If I were feeling cheeky, I would say that the biggest problem with First Contact is that it doesn’t have enough soft-core lesbian lactation-kink porn. But look, I take the Reviewer’s Code seriously, and while it’s nice to have a laugh every now and again it would be wrong to mislead you like this: no, the biggest problem is the prose. It’s awkward and flabby, incapable of expressing an idea without larding it up with extraneous commas, asides, and Big Fantasy Nouns, and frequently employing jarring vocabulary that confuses things further. Like, good luck getting through this sentence:
"A bloody past redeemed through the decision of the last Commander-Trainer, Grinhul the Wisest, who in the 22th year before the Great Peace, choose to surrender the Hall to a Great Flight instead of a brave but sterile last stand, saving the life and future of the hundreds of trainees, and the buildings where, in the 8th year since the Great Peace, the Arcanorum was founded."
I’ve said before that generic fantasy is already a genre that I find less than engaging, and this is about the least-engaging way to deliver it. But even when First Contact isn’t plastering exposition over every available surface, the prose lets it down – it smothers the few moments of drama or characterization with its syntactically snarled style.
OK, with that out of the way we can let our hair down. The second-biggest problem with First Contact is that it doesn’t have enough soft-core… No, wait, sorry, I’m wrong again. Actually the second-biggest problem is the content warning. “Depiction of breastfeeding” is like, a tired mom feeding her newborn, but what we’ve got here is very very different, and prospective players should know that going in.
Right, for real this time: the third-biggest problem with First Contact is that it doesn’t have enough soft-core lesbian lactation-kink porn. This is not a global judgment I apply to all works of art, mind; I did not set down Middlemarch and say to myself “that was good, but it would have been even better if there was a scene of Dorothea tenderly sucking at Mary Garth’s breast” (I’m not saying it wouldn’t be even better; it’s just that I’ve never really considered the question).
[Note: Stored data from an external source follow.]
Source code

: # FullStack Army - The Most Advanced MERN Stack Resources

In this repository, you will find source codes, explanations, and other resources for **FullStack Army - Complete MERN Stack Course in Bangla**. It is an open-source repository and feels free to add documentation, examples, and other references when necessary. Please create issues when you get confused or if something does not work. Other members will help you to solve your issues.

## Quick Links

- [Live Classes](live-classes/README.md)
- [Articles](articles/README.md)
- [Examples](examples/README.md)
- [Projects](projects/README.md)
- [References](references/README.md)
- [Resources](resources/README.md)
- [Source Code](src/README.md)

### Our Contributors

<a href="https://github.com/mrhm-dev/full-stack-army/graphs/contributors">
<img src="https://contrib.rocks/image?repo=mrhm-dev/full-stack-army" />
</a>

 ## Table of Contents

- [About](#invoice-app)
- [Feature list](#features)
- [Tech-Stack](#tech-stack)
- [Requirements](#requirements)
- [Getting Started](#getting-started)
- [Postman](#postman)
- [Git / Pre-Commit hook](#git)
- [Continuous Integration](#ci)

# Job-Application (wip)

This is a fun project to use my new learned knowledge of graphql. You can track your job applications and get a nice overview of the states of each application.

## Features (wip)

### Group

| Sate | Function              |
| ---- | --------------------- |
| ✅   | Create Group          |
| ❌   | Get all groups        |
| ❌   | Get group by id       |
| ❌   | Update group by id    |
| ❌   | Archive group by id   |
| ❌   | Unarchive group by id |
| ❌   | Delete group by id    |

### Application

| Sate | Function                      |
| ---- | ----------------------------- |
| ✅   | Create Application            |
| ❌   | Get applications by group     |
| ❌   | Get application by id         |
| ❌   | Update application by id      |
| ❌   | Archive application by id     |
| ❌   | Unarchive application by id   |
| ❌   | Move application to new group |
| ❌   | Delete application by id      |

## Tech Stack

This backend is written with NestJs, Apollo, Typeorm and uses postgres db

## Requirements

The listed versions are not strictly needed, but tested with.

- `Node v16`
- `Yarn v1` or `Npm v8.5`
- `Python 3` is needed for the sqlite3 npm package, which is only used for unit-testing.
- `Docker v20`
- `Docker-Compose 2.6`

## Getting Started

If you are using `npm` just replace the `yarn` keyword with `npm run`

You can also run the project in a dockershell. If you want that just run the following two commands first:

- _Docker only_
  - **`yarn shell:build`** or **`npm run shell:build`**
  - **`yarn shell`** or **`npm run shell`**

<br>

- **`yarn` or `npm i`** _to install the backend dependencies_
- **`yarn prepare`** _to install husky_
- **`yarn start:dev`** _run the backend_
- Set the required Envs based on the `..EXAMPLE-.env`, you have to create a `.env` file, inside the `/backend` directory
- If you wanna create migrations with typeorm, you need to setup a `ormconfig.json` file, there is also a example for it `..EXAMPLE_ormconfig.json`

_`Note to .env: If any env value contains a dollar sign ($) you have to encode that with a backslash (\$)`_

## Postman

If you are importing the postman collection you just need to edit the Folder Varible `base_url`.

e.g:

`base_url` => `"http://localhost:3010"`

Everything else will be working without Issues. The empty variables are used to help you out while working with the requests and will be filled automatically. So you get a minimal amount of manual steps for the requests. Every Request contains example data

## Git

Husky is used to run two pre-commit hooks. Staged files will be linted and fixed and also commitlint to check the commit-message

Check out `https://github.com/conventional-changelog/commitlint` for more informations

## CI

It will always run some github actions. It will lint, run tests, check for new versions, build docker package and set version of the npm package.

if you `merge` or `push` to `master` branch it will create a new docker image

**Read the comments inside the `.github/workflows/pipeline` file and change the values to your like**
But in the present context, the breastfeeding is by far the most interesting stuff in the game and seems to be the whole raison d’etre for the work – while I’m not personally in the market for sexy throuple shenanigans kicked off by a transparent “oh no, we all forgot dinner, let’s shove our boobs in each others’ mouths and drink” plot, I’m guessing that’s an underserved audience in IF and they have as much claim to get their rocks off as anyone else. I just feel bad that there’s only like two and a half scenes relevant to their interests in First Contact, and they’re reasonably tame to boot.
In fairness, this is partially a default judgment because I felt like the other elements of the game didn’t do much to justify its existence. There’s no gameplay to speak of, with choices at most letting you pick what order you’d like the ~worldbuilding~ to be shoved down your throat. The plot is likewise quite thin – the narrator, an elf with super special magic powers, goes to wizard school, meets and is immediately attracted to a demon-girl and an angel-girl through the power of authorial fiat, gets subjected to several interminable infodumps about stuff that happened 10,000 years ago, has an interminable conversation about the aforesaid infodumps once she’s able to escape, which is mercifully interrupted by a gauzily-described threeway, and then there’s a fourteen-year time jump and she graduates. Meanwhile, characterization-wise, the elf is an elf; the demon is a demon; the angel is an angel; there’s a dwarf who’s a dwarf and a dragon who’s a dragon, too. It’s the kind of lore-heavy, personality-free backstory that you see overeager 13-year-olds generate for their the DnD characters, full of incident but with no real conflict or reason to care about any of it.
The porny stuff is occasionally interesting though. The legendary event that ended the time of war and ushered in the Great Peace was a feast where all the female participants from every different race contributed their breast milk into a giant ewer, and then they all drank from it, for example – and then the dragon headmistress has everybody re-enact that in the school’s opening assembly (this is a fantasy world where everyone is always lactating, even the reptiles). One of links you can click on is titled “About Lasonthe’s Bosom”! Magical powers are apparently linked to (biologically determinate?) gender, a concept memorably introduced by the phrase “what matters is my relationship and feelings towards the natural force lying raw and untapped behind my pubes.”
Sure, the weakness of the writing means it’s hard to take the world or the characters seriously, but look, everyone’s enthusiastically consenting to everything that’s happening even if I as a reader would prefer that things slow down – it’s fine, and like I said, if you pushed it further, fixed the prose, added a clearer content warning, and didn’t make readers wade through all the gobbleydegook about the Gift of the Subtle and the Arcanorum Senate and the “around 170 Nests and houses” of Rym Iylem and the precise uniform insignias worn by the fourteen different class-years and a 10,000-year-old teddy bear (I guess Theodore Roosevelt exists in this world, but Title IX definitely doesn’t), you’d wind up with something respectable to offer soft-core lesbian lactation-kink porn enthusiasts.